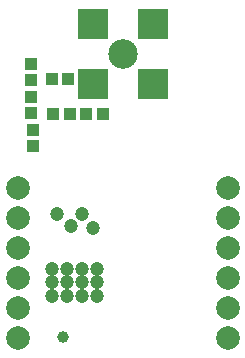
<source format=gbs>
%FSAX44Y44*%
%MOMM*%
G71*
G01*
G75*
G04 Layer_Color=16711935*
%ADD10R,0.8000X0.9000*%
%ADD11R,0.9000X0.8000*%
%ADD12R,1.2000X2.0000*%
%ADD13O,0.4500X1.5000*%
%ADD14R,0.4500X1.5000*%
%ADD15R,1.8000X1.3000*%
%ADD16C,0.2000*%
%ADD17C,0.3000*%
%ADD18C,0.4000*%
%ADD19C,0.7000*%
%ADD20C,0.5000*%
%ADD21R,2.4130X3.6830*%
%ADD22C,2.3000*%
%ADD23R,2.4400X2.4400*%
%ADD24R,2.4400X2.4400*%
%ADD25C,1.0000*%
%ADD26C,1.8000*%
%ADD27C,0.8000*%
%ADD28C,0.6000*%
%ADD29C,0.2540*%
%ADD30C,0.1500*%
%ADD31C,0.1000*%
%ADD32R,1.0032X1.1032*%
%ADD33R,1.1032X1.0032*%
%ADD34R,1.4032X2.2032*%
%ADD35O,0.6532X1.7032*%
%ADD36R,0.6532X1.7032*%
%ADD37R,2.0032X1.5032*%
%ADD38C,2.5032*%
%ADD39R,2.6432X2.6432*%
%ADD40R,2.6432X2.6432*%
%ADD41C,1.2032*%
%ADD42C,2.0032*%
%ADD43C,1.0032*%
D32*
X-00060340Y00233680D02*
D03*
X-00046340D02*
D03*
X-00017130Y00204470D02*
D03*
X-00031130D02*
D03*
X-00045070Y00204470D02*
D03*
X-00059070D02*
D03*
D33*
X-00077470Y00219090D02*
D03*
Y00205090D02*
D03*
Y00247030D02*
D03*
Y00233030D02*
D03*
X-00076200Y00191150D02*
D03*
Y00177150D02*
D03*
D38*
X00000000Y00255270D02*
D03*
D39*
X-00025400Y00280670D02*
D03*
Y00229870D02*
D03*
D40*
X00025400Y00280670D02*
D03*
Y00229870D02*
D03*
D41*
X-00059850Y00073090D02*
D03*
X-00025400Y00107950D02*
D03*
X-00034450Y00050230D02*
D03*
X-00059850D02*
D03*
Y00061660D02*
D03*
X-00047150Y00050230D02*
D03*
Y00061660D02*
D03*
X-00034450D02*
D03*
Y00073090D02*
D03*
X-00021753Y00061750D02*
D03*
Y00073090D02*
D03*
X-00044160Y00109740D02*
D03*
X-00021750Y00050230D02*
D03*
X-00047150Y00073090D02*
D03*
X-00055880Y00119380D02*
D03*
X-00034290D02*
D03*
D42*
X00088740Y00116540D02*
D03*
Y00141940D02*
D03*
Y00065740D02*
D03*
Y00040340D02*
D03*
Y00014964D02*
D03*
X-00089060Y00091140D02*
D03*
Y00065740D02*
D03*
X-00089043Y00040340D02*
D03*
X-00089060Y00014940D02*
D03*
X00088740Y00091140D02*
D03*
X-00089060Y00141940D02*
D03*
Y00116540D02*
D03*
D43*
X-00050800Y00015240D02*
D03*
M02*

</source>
* * *
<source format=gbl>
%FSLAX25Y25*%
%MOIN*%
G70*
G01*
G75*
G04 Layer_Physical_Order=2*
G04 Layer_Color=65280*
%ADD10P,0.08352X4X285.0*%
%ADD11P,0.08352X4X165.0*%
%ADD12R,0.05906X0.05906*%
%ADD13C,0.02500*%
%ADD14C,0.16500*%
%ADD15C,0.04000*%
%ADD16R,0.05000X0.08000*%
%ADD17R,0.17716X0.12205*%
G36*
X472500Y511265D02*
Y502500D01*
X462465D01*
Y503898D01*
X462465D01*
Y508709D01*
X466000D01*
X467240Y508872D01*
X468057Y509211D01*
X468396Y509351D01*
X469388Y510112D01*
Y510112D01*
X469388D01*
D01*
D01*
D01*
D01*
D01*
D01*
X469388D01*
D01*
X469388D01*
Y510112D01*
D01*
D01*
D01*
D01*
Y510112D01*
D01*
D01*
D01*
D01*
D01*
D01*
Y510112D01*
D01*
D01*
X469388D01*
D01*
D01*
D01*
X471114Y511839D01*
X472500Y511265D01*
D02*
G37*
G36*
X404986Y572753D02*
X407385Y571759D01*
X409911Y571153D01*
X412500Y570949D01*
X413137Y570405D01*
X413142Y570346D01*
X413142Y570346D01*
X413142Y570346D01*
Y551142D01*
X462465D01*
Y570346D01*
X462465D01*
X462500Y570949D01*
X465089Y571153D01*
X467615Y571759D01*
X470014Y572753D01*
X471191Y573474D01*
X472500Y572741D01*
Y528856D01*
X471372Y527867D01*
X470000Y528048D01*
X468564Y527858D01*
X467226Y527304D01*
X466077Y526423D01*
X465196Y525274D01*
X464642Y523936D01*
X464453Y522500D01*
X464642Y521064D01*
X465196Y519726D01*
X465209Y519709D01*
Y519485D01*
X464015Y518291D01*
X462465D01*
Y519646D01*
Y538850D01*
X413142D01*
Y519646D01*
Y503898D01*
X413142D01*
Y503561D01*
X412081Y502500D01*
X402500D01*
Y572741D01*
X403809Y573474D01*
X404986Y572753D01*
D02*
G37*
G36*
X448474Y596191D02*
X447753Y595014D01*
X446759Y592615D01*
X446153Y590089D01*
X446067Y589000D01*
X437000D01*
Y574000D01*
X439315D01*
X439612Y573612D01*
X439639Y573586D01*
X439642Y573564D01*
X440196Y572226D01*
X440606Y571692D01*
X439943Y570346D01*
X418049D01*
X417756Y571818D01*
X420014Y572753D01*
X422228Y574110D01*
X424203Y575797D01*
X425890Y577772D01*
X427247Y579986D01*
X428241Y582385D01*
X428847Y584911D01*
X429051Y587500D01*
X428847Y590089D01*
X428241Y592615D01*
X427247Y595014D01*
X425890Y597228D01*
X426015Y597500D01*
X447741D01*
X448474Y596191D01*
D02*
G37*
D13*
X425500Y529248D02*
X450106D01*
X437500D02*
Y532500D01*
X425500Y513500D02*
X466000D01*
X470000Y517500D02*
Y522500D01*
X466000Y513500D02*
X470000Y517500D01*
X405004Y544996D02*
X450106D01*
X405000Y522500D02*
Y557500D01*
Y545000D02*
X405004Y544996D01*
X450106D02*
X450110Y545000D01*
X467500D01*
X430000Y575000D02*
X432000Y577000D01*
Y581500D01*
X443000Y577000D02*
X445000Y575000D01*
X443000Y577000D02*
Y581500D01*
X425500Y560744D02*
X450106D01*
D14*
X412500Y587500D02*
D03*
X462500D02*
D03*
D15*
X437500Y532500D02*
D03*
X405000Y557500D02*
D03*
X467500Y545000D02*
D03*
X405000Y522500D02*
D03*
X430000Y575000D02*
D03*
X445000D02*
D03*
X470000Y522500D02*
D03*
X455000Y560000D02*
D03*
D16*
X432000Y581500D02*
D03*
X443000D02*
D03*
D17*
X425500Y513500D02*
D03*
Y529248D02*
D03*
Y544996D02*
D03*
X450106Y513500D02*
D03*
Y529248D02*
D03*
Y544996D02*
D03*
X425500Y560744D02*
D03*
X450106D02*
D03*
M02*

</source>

What the task asks:
Every line above that carries the string "format" should be copied.

Answer to this problem:
<source format=gbs>
<source format=gbl>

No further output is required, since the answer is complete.